### Travail à faire
1 – D'après le texte sur TRAPPIST-1 b, quelle température atteint le côté jour de cette planète ?
2 – Traduisez en anglais cette phrase du texte sur TRAPPIST-1 b : « Toutes les planètes du système TRAPPIST-1 ont été observées à l'aide des télescopes spatiaux Hubble ou Spitzer. »
3 – Rédigez la suite du texte sur TRAPPIST-1 b après sa dernière phrase.

Une équipe internationale de chercheurs a utilisé le télescope spatial James Webb de la NASA pour mesurer la température de l'exoplanète rocheuse TRAPPIST-1 b. Il s'agit de la première détection au monde de l’émission thermique d’une exoplanète rocheuse aussi petite et aussi « froide » que les planètes rocheuses de notre propre système solaire. TRAPPIST-1 b reçoit environ deux fois plus de quantité d'énergie que Venus reçoit du Soleil et en reçoit quatre fois plus que la Terre. Le résultat indique que le côté jour de la planète a une température d'environ 227 °C (500 kelvins) et suggère qu'elle n'a pas d'atmosphère significative. L’étude est co-signée par trois chercheurs du DAp et viennent d’être publiés dans la revue Nature ce lundi 27 mars.
Le système de planètes de Trappist-1, un véritable laboratoire pour étudier les planètes rocheuses de type Terre hors du système solaire
Le système TRAPPIST-1 est remarquable par ses sept planètes dont la taille, la masse, la densité et le chauffage stellaire sont similaires à ceux des planètes rocheuses Vénus, Terre et Mars de notre propre Système solaire. Leurs tailles sont comprises entre 0,75 et 1,15 rayons terrestres et leurs périodes orbitales vont de 1,5 à 19 jours seulement. Toutes les planètes du système TRAPPIST-1 ont été observées à l'aide des télescopes spatiaux Hubble ou Spitzer. Les observations Hubble ont démontré qu’aucune des 7 planètes n’avait une atmosphère riche en hydrogène.
TRAPPIST-1 b, la planète la plus interne, a une distance orbitale d'environ un centième de celle de la Terre et reçoit environ quatre fois la quantité d'énergie que la Terre reçoit du Soleil. Bien qu'elle ne se trouve pas dans la zone habitable du système, l'observation de la planète peut fournir des informations importantes sur les six autres planètes de sa fratrie, ainsi que sur celles d'autres systèmes d’étoiles naines, comme l'etoile TRAPPIST-1. Bien que l'exoplanète TRAPPIST-1 b ne soit pas assez chaude pour émettre sa propre lumière dans le visible, elle émet dans l'infrarouge.
MIRIm (l’imageur de MIRI -Mid-Infrared Instrument) est le seul imageur de télescope Webb à observer dans l'infrarouge moyen, des longueurs d'onde particulièrement adaptées pour capter la faible lueur émise par de telles planètes et détecter des composants de leur atmosphère ou de leur surface.
L’imageur MIRIm conçu, intégré, caractérisé sous la responsabilité du CEA, détecte ses premières éclipses secondaires !

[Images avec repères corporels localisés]
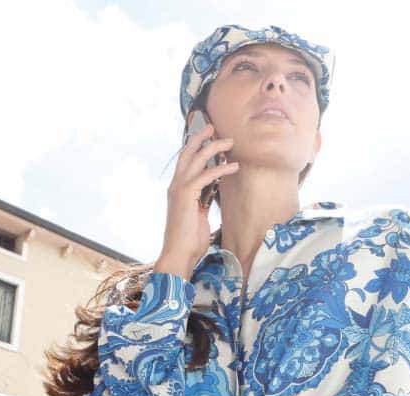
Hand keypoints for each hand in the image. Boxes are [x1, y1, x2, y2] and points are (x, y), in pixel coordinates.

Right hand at [158, 123, 238, 278]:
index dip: (196, 147)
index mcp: (177, 190)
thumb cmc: (189, 240)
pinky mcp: (186, 196)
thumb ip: (201, 203)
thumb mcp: (198, 217)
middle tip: (215, 127)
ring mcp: (179, 189)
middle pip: (187, 153)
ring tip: (230, 142)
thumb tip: (210, 197)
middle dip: (201, 138)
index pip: (186, 162)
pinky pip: (205, 176)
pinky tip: (234, 166)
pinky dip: (220, 169)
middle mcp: (175, 185)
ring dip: (214, 148)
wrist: (179, 254)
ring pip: (196, 160)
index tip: (209, 138)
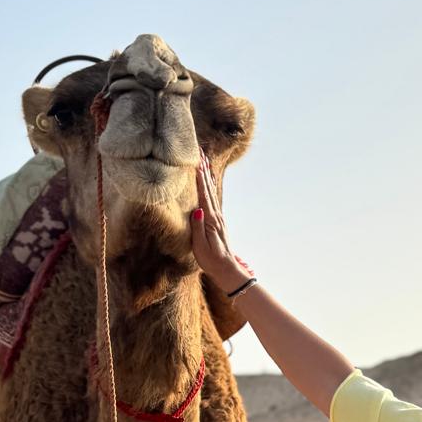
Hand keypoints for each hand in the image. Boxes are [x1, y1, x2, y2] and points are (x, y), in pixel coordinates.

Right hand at [190, 152, 252, 291]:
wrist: (226, 269)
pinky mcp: (216, 220)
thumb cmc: (211, 260)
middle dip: (204, 169)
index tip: (196, 161)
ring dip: (207, 174)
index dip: (199, 177)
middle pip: (209, 187)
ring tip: (204, 160)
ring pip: (211, 190)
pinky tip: (209, 180)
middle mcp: (215, 215)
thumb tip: (197, 210)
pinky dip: (209, 186)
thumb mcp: (201, 247)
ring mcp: (217, 217)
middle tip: (200, 152)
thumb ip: (198, 228)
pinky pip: (212, 197)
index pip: (203, 194)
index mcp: (210, 220)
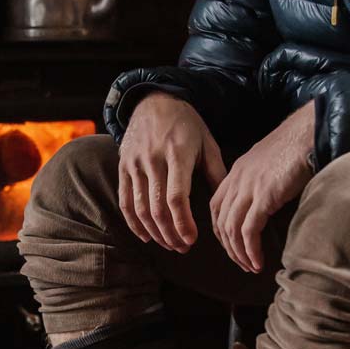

### Réponses attendues
1 – Environ 227 °C, soit 500 kelvins.

2 – All the planets in the TRAPPIST-1 system have been observed using the Hubble or Spitzer space telescopes.

3 –
L'équipe a utilisé une technique appelée photométrie de transir secondaire, dans laquelle MIRIm a mesuré le changement de luminosité du système lorsque la planète disparait derrière l'étoile.
De la différence entre le flux de lumière infrarouge mesuré juste avant le transit secondaire (système étoile + planète) et le flux reçu pendant le transit secondaire (étoile seule), les astronomes déduisent la lumière émise par « la face jour » de la planète tournée vers l’étoile. Ils peuvent alors calculer sa température moyenne.
Les cinq éclipses secondaires ont été observées à l'aide du filtre F1500W de MIRI, qui ne laisse passer vers les détecteurs que la lumière dont les longueurs d'onde sont comprises entre 13,5 et 16,6 micromètres. Ces mesures correspondent à 25 h d’observations.
La détection par MIRIm d’un transit secondaire constitue en soi une étape importante car il s’agit de mesurer de minuscules changements de luminosité.
L'étoile étant plus de 1 000 fois plus lumineuse que la planète, les variations de luminosité sont inférieures à 0,1 %.
Sur les cinq transits mesurées (8 novembre, 12 novembre, 20 novembre, 24 novembre et 3 décembre 2022), MIRIm a pu détecter des changements aussi faibles que 0,027 %.
Si les performances de MIRIm avaient été entièrement validées et publiées en juillet 2022, il s’agit de la première publication d’un transit secondaire observé par le JWST ! Ces performances de l’imageur confirment son intérêt pour l'étude de l’émission thermique des exoplanètes afin d’étudier leur atmosphère et leur surface.
Pourquoi TRAPPIST-1 b n’aurait pas d’atmosphère ?
Les résultats de l’observation montrent que la luminosité du côté jour de TRAPPIST-1 b à 15 micromètres correspond à une température d'environ 227°C (500 K). Si l'énergie d'irradiation de l'étoile était distribuée uniformément autour de la planète (par exemple, par une atmosphère circulante exempte de dioxyde de carbone), la température à 15 micromètres serait de 127°C (400 K). Si l'atmosphère contenait une quantité importante de dioxyde de carbone, elle émettrait encore moins de lumière à 15 micromètres et semblerait encore plus froide.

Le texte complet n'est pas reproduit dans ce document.